Approximately 10% of the U.S. prison population – 170,000 people – is incarcerated in women’s prisons across the country, 90% of them under age 55. Almost all of these women have to cope with a monthly period behind bars, where insensitivity and even harassment from guards add humiliation to this natural body function.

In 2017, U.S. Senators Cory Booker (D–N.J.) and Elizabeth Warren (D–Mass.) submitted a bill requiring the federal Bureau of Prisons (BOP) to supply menstrual care products free of charge in prison. BOP made the change voluntarily shortly thereafter, and it became law with passage of the First Step Act in 2018. [See: PLN, Jan. 2019, p.34.]

But this bill affected only the federal prison system; more than 35 states lack similar menstrual care protections in their laws. A Texas prisoner named Kwaneta said she was allotted just one pack of pads and five regular-sized tampons monthly. Additional pads must be purchased from the prison canteen at $15 per box – as much as triple the price outside prison and a small fortune in Texas, where prison work is unpaid.

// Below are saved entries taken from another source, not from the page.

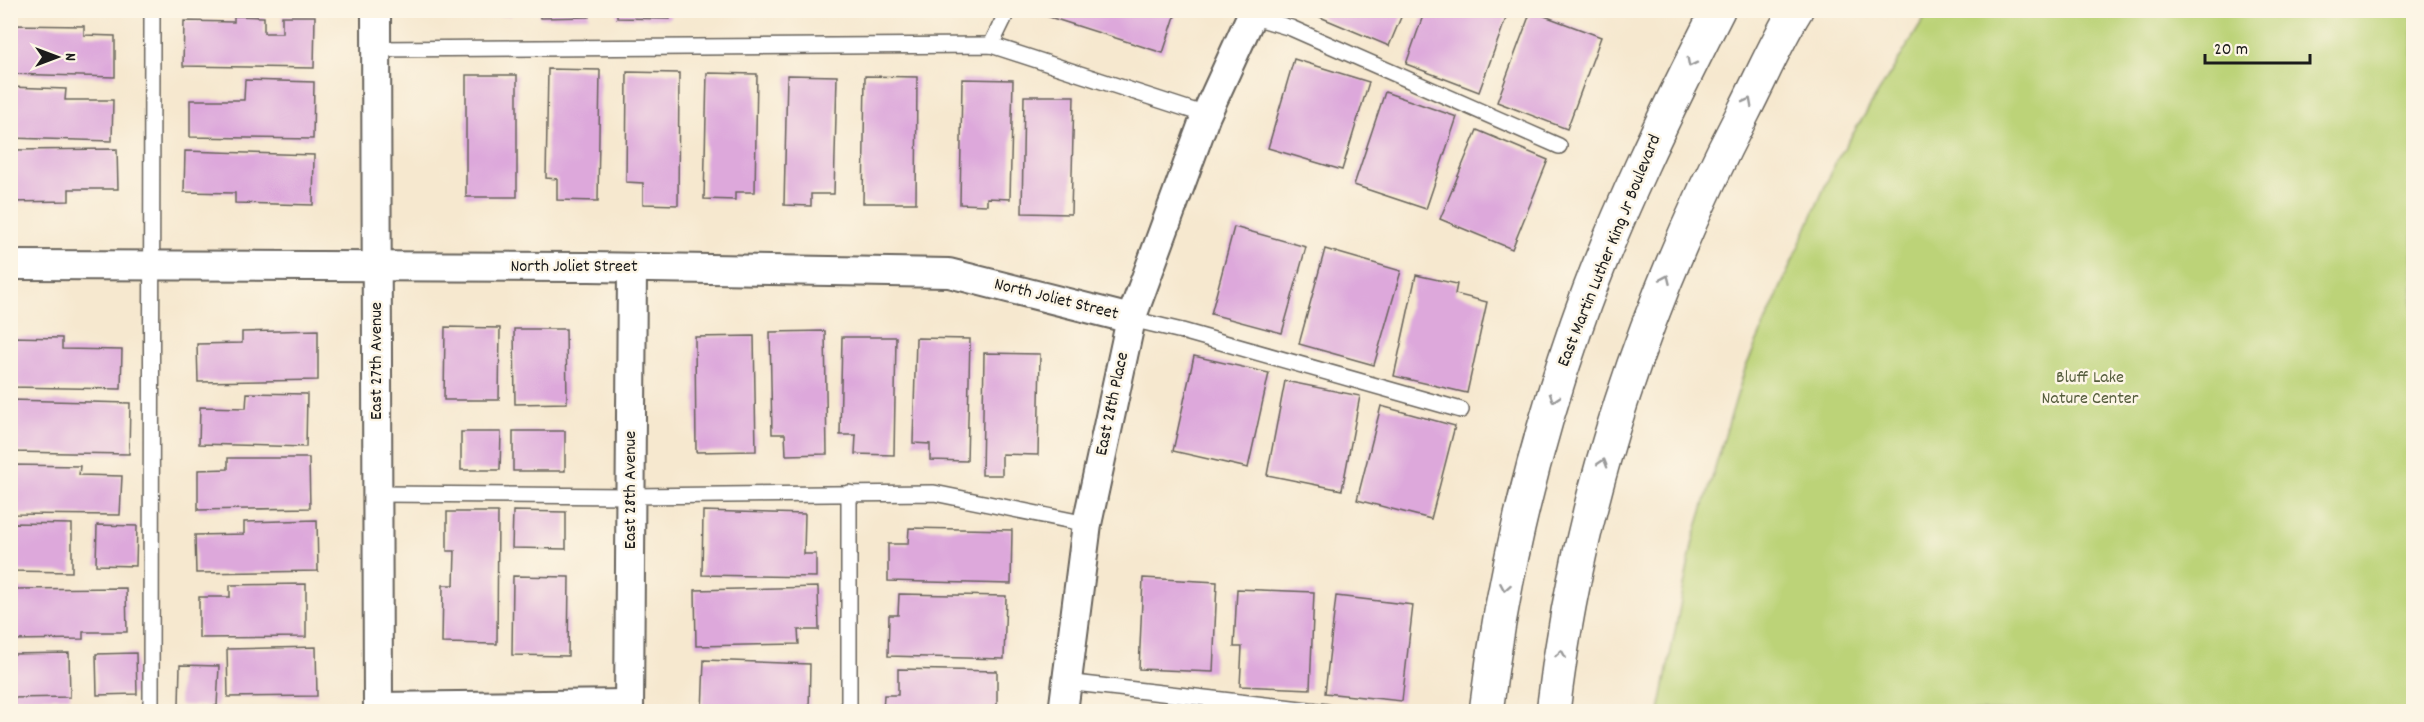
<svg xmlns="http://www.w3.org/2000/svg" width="2424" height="722" viewBox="0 0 2424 722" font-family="Dekko,sans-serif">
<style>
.green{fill:#bcd378;stroke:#6c784a;stroke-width:1.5}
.building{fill:#dda8db}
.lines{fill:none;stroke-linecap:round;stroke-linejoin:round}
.service-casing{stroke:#68635b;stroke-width:18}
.minor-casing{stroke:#68635b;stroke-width:32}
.secondary-casing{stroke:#68635b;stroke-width:36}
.service{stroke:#fff;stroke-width:15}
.minor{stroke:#fff;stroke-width:28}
.secondary{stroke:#fff;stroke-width:33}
.oneway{stroke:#999}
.labels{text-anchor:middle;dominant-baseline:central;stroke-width:5;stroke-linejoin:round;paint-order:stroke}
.street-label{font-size:18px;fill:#1c1c1c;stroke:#fcf5e5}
.park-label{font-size:18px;fill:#545c3c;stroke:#fcf5e5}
</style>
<rect width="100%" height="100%" fill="#fcf5e5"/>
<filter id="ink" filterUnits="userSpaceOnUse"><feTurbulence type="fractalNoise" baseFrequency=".0167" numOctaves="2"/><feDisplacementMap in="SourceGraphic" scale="12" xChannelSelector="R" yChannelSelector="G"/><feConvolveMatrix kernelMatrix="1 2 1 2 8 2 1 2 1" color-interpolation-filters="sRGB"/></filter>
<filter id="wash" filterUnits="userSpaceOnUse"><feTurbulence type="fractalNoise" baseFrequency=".008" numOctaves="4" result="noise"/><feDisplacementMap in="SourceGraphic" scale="24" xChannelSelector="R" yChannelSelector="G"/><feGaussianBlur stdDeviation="1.35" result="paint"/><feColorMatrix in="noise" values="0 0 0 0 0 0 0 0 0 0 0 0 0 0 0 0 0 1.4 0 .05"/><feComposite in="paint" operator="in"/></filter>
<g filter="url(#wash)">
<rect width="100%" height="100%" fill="#f6e8cf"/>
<path class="green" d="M1929,11H2413V711H1659L1693,541L1745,369L1836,161Z"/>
<g id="blocks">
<g class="building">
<path d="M465,10H510V16L465,15Z"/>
<path d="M539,10H589V17L540,18Z"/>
<path d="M617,10H670V19L617,18Z"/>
<path d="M1045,10H1177L1163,53L1043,15Z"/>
<path d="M1323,10H1404L1389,46L1320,17Z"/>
<path d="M1425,10H1509L1479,92L1406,64Z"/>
<path d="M1531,11L1601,37L1567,129L1497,102Z"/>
<path d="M234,16L264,17V33H282V16H315L314,68L183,66L184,21L234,22Z"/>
<path d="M10,25L84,26V35L115,36V77L10,74Z"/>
<path d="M1294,59L1369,82L1342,170L1268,148Z"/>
<path d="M548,69L600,70L598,201L557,200V179L546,178Z"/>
<path d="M627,72L679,73L678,205L643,204V183L626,182Z"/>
<path d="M707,73L757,74L755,192H735V200L704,199Z"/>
<rect x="466" y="75" width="51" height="122"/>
<path d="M787,75L837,76L834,194H811V206L784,205Z"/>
<path d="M865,76L917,77L916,203H863Z"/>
<path d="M962,79L1013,80L1010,199L987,198V205L960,204Z"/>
<path d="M245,80L314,82L313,139L190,137V100H244Z"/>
<path d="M10,87L66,89L65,100H113L112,141L10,138Z"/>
<path d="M1385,92L1457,117L1426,209L1354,185Z"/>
<path d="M1024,96H1074L1071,214L1022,213Z"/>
<path d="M1477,130L1548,160L1512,249L1440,219Z"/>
<path d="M117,149L118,189H69V201L10,202V150Z"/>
<path d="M185,151L314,155L313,205L235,203V193L184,192Z"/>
<path d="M1234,227L1306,247L1282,333L1211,314Z"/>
<path d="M1325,249L1401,271L1374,365L1299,344Z"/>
<path d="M1416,275L1457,284L1455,294L1487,302L1467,393L1394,376Z"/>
<path d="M445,327L500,328L499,400H444Z"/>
<path d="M514,329H566L567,403L515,404Z"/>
<path d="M318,330V380L198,382L197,344L242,343V332Z"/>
<path d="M825,331L827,454L786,455L785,434H772L770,332Z"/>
<path d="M754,336L756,451L696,452L695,337Z"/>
<path d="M10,337L62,338V349L122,350L121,389L10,387Z"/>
<path d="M842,337H896L894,455L855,454L856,435H840Z"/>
<path d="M916,338L970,339L967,461L930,460V444L913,443Z"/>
<path d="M984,353L1040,354L1038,455L1002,454V475H982Z"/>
<path d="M1194,356L1269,373L1248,468L1173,451Z"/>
<path d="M1285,381L1360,396L1342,490L1267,475Z"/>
<path d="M247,393L307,394L306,447L199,444L200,407L246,408Z"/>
<path d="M10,400L130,403L129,454L10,452Z"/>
<path d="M1381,406L1455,426L1431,519L1357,500Z"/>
<rect x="513" y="431" width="52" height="40"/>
<path d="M461,432H501L500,470H461Z"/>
<path d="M228,458H309L310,508L198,510V470L228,469Z"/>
<path d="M10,465L80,466L79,475L122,476L120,515L10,514Z"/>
<path d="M513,511L566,512V549L512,548Z"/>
<path d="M703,511L805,514L804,554H816V577L702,575Z"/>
<path d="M447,512H498L497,644L442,643L443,585H454L455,551H447Z"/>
<path d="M317,520L318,571L196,573L195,535L244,534V522Z"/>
<path d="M10,523L72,524V572L10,571Z"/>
<path d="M97,525L137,526L136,566L96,565Z"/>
<path d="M909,528L1012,530L1011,584L888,581V544H908Z"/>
<path d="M513,576L569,577L568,656L512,655Z"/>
<path d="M1143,578L1217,582L1213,672L1139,669Z"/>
<path d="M306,584V637L199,638V597H230V585Z"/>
<path d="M818,587L819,630H798L799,644L696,646L695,590Z"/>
<path d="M126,588L127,632H83V639L10,640V589Z"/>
<path d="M1237,589L1314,592L1310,689L1240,686L1242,647H1234Z"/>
<path d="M899,594L1006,596L1004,659L888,656L889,615H898Z"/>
<path d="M1336,596L1413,605L1402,701L1325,693Z"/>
<path d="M316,647L317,696L228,697L227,649Z"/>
<path d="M69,653L70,697L10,698V654Z"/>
<path d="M136,653L137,694L97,695L96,654Z"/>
<path d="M704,660L810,664L809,712H702Z"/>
<path d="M180,665L219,666L217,706L179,705Z"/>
<path d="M898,669L997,671V712H883L884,695H898Z"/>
</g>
</g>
</g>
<g filter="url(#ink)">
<use href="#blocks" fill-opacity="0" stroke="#68635b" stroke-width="1.5"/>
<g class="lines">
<defs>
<g id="service">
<path d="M1251,16L1291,28L1559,146"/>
<path d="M991,45L1008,10"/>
<path d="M376,49L991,45L1206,115"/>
<path d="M1131,319L1182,331L1461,410"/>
<path d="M378,494L631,496L934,493L1087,524"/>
<path d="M1066,682L1327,712"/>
<path d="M151,712L152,10"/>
<path d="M849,712V493"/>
</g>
<g id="minor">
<path d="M376,10L378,712"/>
<path d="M10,265L589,267L949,273L1131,319"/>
<path d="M378,707L629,704"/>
<path d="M629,712L632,268"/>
<path d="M1063,712L1087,524L1131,319L1206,115L1254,10"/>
</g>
<g id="secondary">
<path d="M1486,712C1502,579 1533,450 1577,324C1615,216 1666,112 1718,10"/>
<path d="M1553,712C1577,502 1647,297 1744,111C1761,78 1776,42 1796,10"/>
</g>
</defs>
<use href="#service" class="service-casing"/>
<use href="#minor" class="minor-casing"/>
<use href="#secondary" class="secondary-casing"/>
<use href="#service" class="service"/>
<use href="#minor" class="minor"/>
<use href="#secondary" class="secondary"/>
</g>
<defs><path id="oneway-chevron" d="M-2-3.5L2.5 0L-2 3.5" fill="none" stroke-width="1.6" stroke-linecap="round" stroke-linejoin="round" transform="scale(1.5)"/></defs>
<g class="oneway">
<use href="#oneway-chevron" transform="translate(1691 63) rotate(117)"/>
<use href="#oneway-chevron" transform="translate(1748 102) rotate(-62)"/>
<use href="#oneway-chevron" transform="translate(1666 279) rotate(-66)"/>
<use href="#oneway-chevron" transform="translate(1554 398) rotate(108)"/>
<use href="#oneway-chevron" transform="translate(1603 463) rotate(-73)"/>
<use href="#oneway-chevron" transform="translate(1505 587) rotate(100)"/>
<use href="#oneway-chevron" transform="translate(1561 654) rotate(-81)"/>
</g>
</g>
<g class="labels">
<g class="street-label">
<text transform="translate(1610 251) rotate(-68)">East Martin Luther King Jr Boulevard</text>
<text x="574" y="267">North Joliet Street</text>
<text transform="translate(1056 300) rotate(14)">North Joliet Street</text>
<text transform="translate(377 361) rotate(-90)">East 27th Avenue</text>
<text transform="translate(1113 404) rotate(-78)">East 28th Place</text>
<text transform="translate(631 490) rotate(-90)">East 28th Avenue</text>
</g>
<g class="park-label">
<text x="2090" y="378">Bluff Lake<tspan x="2090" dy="21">Nature Center</tspan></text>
</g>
</g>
<rect width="2424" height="722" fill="none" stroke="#fcf5e5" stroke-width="36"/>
<g transform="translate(57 57) rotate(90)" stroke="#fcf5e5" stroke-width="4.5" paint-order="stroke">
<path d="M0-4.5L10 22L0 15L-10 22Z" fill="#1c1c1c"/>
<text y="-9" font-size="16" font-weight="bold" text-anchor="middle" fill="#1c1c1c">N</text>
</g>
<path d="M2205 54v9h105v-9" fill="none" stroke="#1c1c1c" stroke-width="3"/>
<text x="2214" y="54" font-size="18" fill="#1c1c1c" stroke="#fcf5e5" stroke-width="4.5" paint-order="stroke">20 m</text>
</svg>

Why does she need more? For one thing, she said, guards force women to remove pads and tampons during recurrent strip searches, and each search requires a replacement pad or tampon. One guard opened every one of her sealed tampon packages during a shakedown, she added, contaminating them and forcing her to replace them, as well.

Surprisingly, Kwaneta said that birth control was more readily available than menstrual products in prison. So many women take “the pill” just to keep from bleeding each month.

As Law and Nalebuff note, humiliation surrounding a woman’s period can take many forms in prison. Menstruating women are sometimes given supplies but no way to dispose of them when soiled. Or they are given pads but no panties to wear that will hold them in place. Guards shame prisoners for bloody spots on their prison uniforms.

“No matter what you believe about serving time,” they said, “we need to question why we permit this kind of control and abuse over anyone’s most basic bodily functions and needs.”